AIM OF THE EXERCISE -> Write out every line of text in the records below exactly as it appears, omitting the pictures.

Records from a data collection:
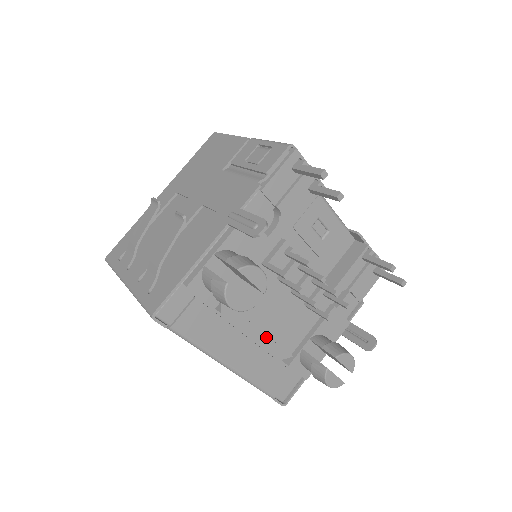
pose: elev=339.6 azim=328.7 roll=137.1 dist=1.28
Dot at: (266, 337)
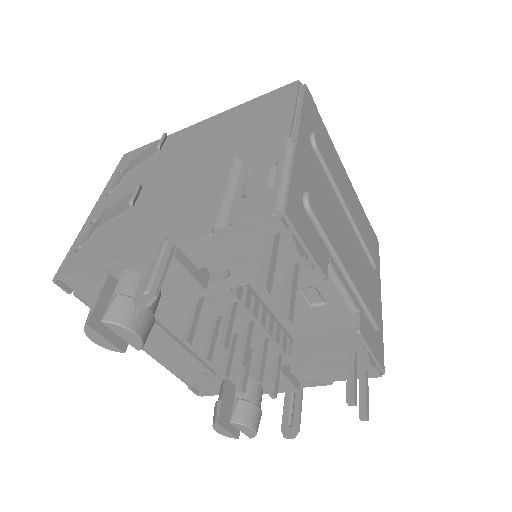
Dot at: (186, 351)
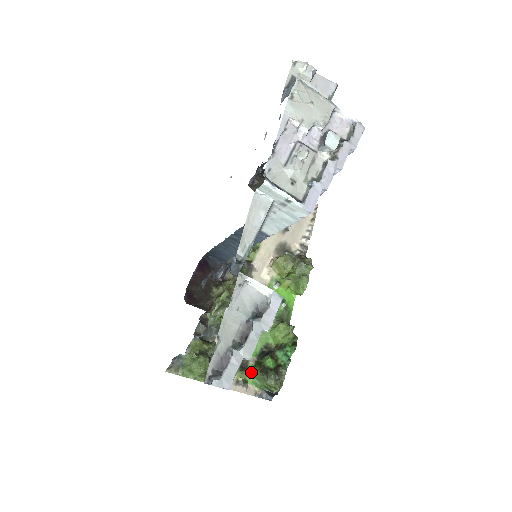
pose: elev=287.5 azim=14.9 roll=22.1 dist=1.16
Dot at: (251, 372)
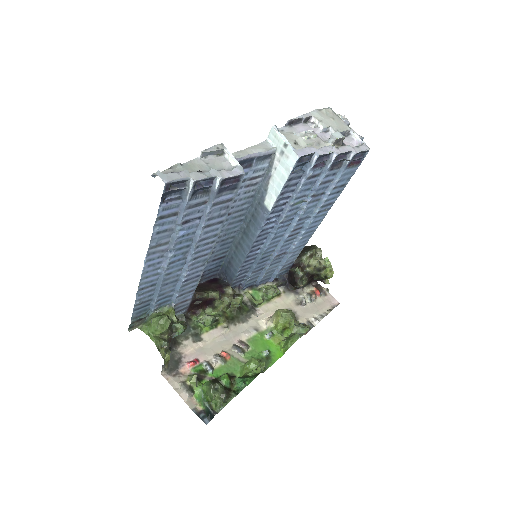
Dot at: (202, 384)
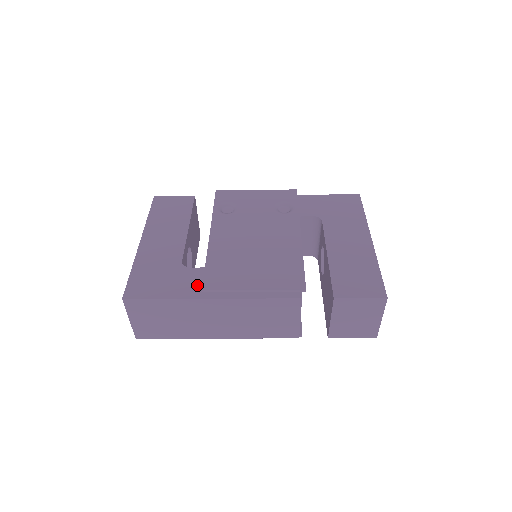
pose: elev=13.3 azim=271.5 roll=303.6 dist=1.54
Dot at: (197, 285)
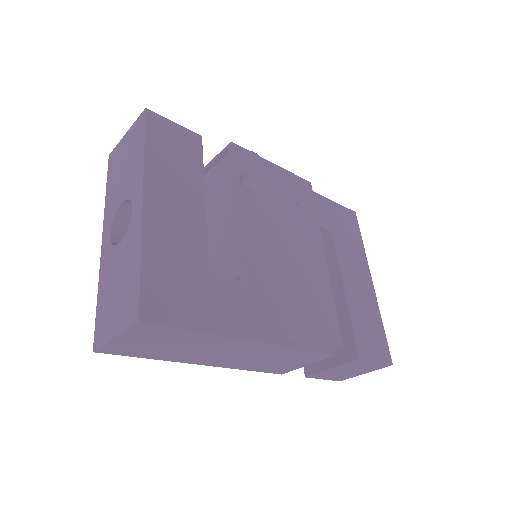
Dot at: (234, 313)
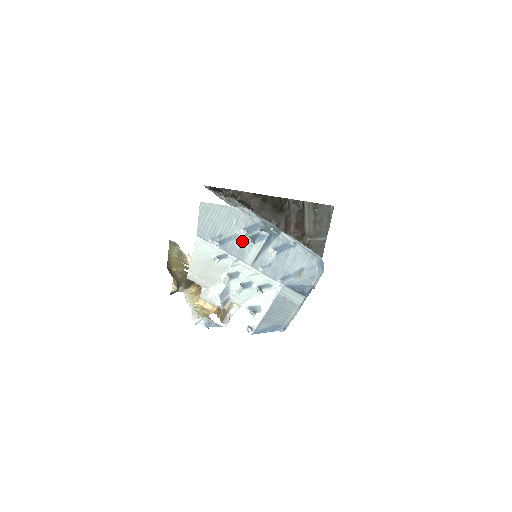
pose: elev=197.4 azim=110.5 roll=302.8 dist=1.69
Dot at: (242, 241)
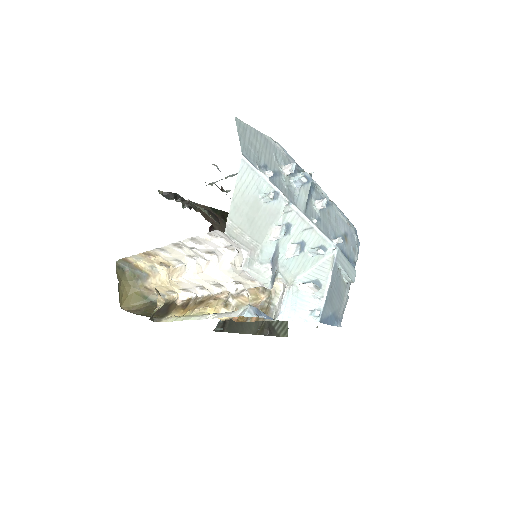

EXERCISE RESULT ->
pose: elev=339.6 azim=328.7 roll=137.1 dist=1.28
Dot at: (266, 337)
Dot at: (186, 351)
pose: elev=287.5 azim=14.9 roll=22.1 dist=1.16
Dot at: (251, 372)
Dot at: (202, 384)
pose: elev=13.3 azim=271.5 roll=303.6 dist=1.54
Dot at: (197, 285)
Dot at: (234, 313)
pose: elev=197.4 azim=110.5 roll=302.8 dist=1.69
Dot at: (242, 241)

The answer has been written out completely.